*** Opening of Text excerpt ***

Personal information
- Full name: Ilaria Sanguineti
- Born: 15 April 1994 (age 32) Sanremo, Italy

Team information
- Current team: Lidl–Trek
- Discipline: Road
- Role: Rider
- Rider type: Sprinter; Domestique;

Professional teams
- 2013: Be Pink
- 2015–2017: BePink–La Classica
- 2018–2022: Valcar–PBM
- 2023–: Trek–Segafredo

= Ilaria Sanguineti =

Italian cyclist

Ilaria Sanguineti (born 15 April 1994) is an Italian professional racing cyclist, who rides for UCI Women's WorldTeam . During her career, Sanguineti has taken four victories – three of which have come at the Tour de Bretagne Féminin, including the general classification in 2015.

*** Close of Text excerpt ***
*** Opening of Source material ***

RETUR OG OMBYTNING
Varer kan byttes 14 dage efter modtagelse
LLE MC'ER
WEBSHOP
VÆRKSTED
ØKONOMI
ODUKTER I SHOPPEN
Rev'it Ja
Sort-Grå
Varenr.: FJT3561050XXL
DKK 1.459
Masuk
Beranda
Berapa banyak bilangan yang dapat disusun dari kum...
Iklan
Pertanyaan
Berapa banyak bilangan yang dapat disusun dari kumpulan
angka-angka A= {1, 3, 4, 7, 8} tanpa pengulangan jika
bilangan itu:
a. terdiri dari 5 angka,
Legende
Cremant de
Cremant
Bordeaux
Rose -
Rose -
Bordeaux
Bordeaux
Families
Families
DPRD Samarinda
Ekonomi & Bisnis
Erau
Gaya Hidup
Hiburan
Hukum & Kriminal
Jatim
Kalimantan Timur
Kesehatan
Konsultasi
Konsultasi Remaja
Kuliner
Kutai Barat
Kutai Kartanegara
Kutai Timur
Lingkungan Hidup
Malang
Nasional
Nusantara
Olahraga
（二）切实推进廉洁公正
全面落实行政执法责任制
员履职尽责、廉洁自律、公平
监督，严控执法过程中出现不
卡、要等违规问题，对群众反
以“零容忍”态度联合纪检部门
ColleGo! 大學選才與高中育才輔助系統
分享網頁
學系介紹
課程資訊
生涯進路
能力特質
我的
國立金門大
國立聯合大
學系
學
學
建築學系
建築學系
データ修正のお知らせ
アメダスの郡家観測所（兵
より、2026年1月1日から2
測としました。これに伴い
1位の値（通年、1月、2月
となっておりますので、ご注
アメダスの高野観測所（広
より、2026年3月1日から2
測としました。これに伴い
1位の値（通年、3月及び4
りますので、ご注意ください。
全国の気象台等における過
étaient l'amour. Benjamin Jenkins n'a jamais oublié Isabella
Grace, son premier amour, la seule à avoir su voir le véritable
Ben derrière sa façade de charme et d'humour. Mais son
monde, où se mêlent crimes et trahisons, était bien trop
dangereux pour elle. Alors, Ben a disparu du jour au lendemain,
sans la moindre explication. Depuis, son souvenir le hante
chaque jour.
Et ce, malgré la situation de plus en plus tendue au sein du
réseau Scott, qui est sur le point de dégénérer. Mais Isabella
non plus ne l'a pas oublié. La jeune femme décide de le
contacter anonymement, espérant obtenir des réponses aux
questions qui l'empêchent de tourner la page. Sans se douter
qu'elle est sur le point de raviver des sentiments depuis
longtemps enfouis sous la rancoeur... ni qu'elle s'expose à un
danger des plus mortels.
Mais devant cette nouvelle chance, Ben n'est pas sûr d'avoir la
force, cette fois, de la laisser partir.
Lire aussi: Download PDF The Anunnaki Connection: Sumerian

*** Close of Source material ***

### Task goal:
In the Ilaria Sanguineti profile, in which year did she win the general classification at the Tour de Bretagne Féminin?

### The completed task:
2015